───── Text excerpt

Recently a long time discussion among specialists about the meaning of the probabilities of failure (POF) produced by different reliability analysis methods surfaced in pipeline journals. This paper, which was a long time in the making, is a follow-up on the discussion and analyses the actual reliability level which was empirically embedded in codes for pipeline design [B31G, B31Gmod, Shell92 and Battelle (PCORRC)] and Building Standard (BR) Main Pipelines #2.05.06-85, using a real pipeline as an example.
Assessment of the actual reliability level empirically embedded in BR is based on assessing the order of the quintiles of strength parameters (design values of tensile strength and yield strength of the pipe material) and load (internal pressure) on the pipeline.
This approach allows direct connection of the deterministic safety coefficients used in the BR with the level of reliability of the pipelines associated with these coefficients.
The actual reliability level, empirically embedded in international codes, is calculated as the probability that the limit state function (LSF) of ideal pipeline (without defects) is positive. LSF = Pf − Pop, where Pf is the failure pressure of an ideal pipe, which is estimated by any design code; Pop is the operating pressure. The failure and operating pressure are considered as random variables. The expression for this probability was obtained analytically and in closed form.

──────────
───── Supplied data

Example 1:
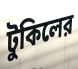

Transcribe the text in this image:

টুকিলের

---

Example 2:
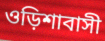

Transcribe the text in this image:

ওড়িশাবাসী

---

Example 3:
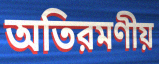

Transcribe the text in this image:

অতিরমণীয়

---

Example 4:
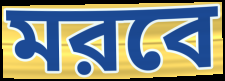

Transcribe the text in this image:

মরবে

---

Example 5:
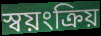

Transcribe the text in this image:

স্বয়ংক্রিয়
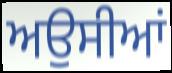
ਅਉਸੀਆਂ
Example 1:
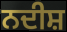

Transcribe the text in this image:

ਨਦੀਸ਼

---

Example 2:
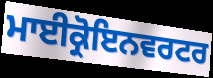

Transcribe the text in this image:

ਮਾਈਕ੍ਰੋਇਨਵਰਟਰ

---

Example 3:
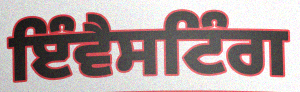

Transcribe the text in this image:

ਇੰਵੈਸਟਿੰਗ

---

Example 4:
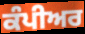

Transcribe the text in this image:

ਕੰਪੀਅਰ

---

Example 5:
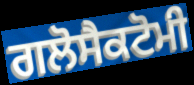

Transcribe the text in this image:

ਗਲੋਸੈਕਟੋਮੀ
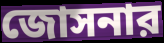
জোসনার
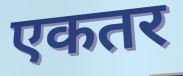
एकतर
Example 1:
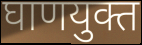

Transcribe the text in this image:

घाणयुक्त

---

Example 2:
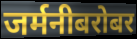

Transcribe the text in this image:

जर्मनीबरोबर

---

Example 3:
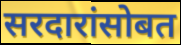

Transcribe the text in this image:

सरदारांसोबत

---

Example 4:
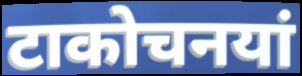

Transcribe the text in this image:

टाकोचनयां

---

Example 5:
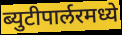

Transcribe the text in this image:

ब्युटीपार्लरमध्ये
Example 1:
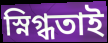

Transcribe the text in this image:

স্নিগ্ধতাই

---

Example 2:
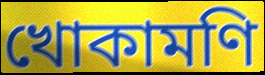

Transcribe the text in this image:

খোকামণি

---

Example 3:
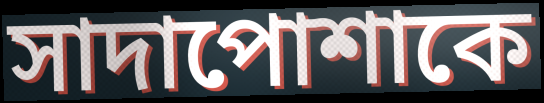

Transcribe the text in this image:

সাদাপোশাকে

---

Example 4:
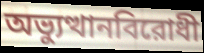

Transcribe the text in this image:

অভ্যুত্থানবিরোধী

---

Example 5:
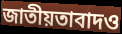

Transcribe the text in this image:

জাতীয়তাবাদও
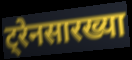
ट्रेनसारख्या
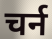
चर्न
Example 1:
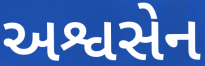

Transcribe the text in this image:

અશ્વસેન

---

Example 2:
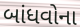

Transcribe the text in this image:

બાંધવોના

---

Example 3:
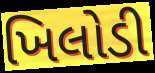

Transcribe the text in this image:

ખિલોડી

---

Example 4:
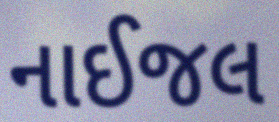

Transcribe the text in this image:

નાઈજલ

──────────

→ **Given instruction**
Answer these questions using the pipeline reliability text above:
(a) Which two design values of the pipe material serve as strength parameters when assessing the reliability level in BR?
(b) What does the text give as the formula for the limit state function?
(c) In what way was the expression for the probability obtained?

→ **Worked solution**
(a) The design values of tensile strength and yield strength of the pipe material.
(b) LSF = Pf − Pop.
(c) Analytically and in closed form.